20 The fifth defendant countered that the motives of the parties were irrelevant and that the interests of creditors and contributories was no excuse for the liquidator failing to do his duty and to disclose the possible commission of offences to ASIC.
21 The public interest in an appropriate investigation of the possible commission of offences is a powerful consideration. However, in this case the defendants have had for a considerable time the advantage of disclosure of the Material and might have brought this application a long time ago. It is apparent that the recently reported prospect of Johnson returning to Australia to give evidence against the fifth defendant lies behind the current application. I do not agree that the motive of the parties is irrelevant.
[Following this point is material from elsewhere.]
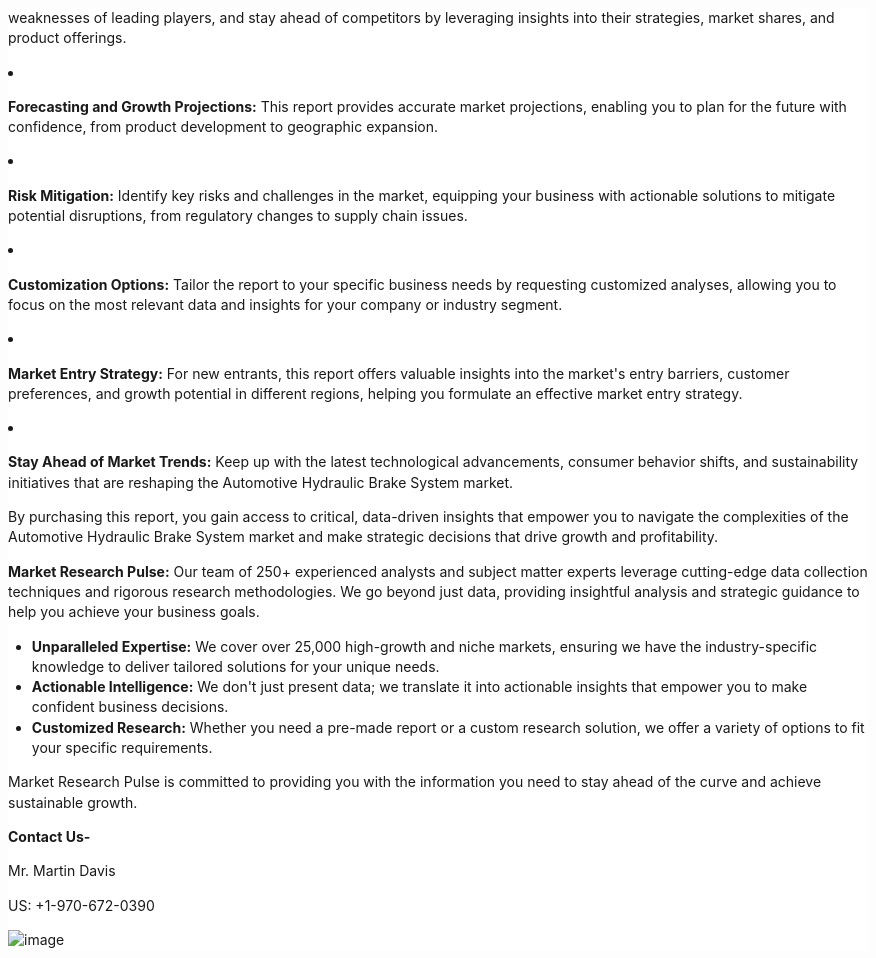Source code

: weaknesses of leading players, and stay ahead of competitors by leveraging insights into their strategies, market shares, and product offerings.</p></li><li><p><strong>Forecasting and Growth Projections:</strong> This report provides accurate market projections, enabling you to plan for the future with confidence, from product development to geographic expansion.</p></li><li><p><strong>Risk Mitigation:</strong> Identify key risks and challenges in the market, equipping your business with actionable solutions to mitigate potential disruptions, from regulatory changes to supply chain issues.</p></li><li><p><strong>Customization Options:</strong> Tailor the report to your specific business needs by requesting customized analyses, allowing you to focus on the most relevant data and insights for your company or industry segment.</p></li><li><p><strong>Market Entry Strategy:</strong> For new entrants, this report offers valuable insights into the market's entry barriers, customer preferences, and growth potential in different regions, helping you formulate an effective market entry strategy.</p></li><li><p><strong>Stay Ahead of Market Trends:</strong> Keep up with the latest technological advancements, consumer behavior shifts, and sustainability initiatives that are reshaping the Automotive Hydraulic Brake System market.</p></li></ol><p>By purchasing this report, you gain access to critical, data-driven insights that empower you to navigate the complexities of the Automotive Hydraulic Brake System market and make strategic decisions that drive growth and profitability.</p><p><strong>Market Research Pulse:</strong>&nbsp;Our team of 250+ experienced analysts and subject matter experts leverage cutting-edge data collection techniques and rigorous research methodologies. We go beyond just data, providing insightful analysis and strategic guidance to help you achieve your business goals.</p><ul><li><strong>Unparalleled Expertise:</strong>&nbsp;We cover over 25,000 high-growth and niche markets, ensuring we have the industry-specific knowledge to deliver tailored solutions for your unique needs.</li><li><strong>Actionable Intelligence:</strong>&nbsp;We don't just present data; we translate it into actionable insights that empower you to make confident business decisions.</li><li><strong>Customized Research:</strong>&nbsp;Whether you need a pre-made report or a custom research solution, we offer a variety of options to fit your specific requirements.</li></ul><p>Market Research Pulse is committed to providing you with the information you need to stay ahead of the curve and achieve sustainable growth.</p><p><strong>Contact Us-</strong></p><p>Mr. Martin Davis</p><p>US: +1-970-672-0390</p>
![image](https://github.com/user-attachments/assets/ed233d62-d771-4a73-89cc-1f1d2f43fb6c)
The reason for the application and the fifth defendant's motive in bringing it are, in my view, significant factors to be weighed in the scales.
22 Another matter which enters the scales is the prospect that in mid-November Johnson may give evidence in which case the affidavits will be read in open court, pass into the public domain and be available for any purpose, including an investigation by ASIC or the DPP. I raised the question with Counsel for the fifth defendant whether, in those circumstances, the application was premature. Counsel submitted, correctly in my view, that that consideration was not determinative because if it was, there would be little need to release or modify the implied undertaking to the court. One would simply wait until the matter was canvassed in open court. While not determinative, I am of the view that the consideration is significant, the more so because ASIC and the DPP have been apprised of the allegation that Johnson committed criminal offences and have evinced a lack of urgency with respect to any investigation.
23 In the circumstances of this case, weighing the issues as I do, I have concluded that the motion should be dismissed. If Johnson returns to Australia and gives evidence at trial, the information will be available for scrutiny by ASIC and the DPP. If he does not, a new application can be made.
24 The plaintiff and the fifth defendant made detailed submissions on whether and to what extent the communications in the Material remained the subject of legal professional privilege. The plaintiff argued that common law privilege remained until the documents are read in open court. The fifth defendant argued that since many of the communications in the Material had been incorporated into particulars, the privilege had been lost. It was further argued that it was appropriate, in view of recent decisions of the High Court, to expand the notion of the limited waiver formerly thought to be associated with disclosure of privileged witness statements to an opponent under court order. Finally, it was submitted that a release from or modification of the undertaking not to use information in privileged communications, access to which was gained in the court process, for some collateral or ulterior purpose, presupposed that privilege was lost.
25 These are important issues which, in view of the approach I have taken to the motion, are inappropriate for resolution in this application.
26 I propose to dismiss the notice of motion. I will hear the parties on costs. I would have thought it appropriate to order the fifth defendant to pay the plaintiff's costs of the motion and to make no order as to the costs of the first and second defendants.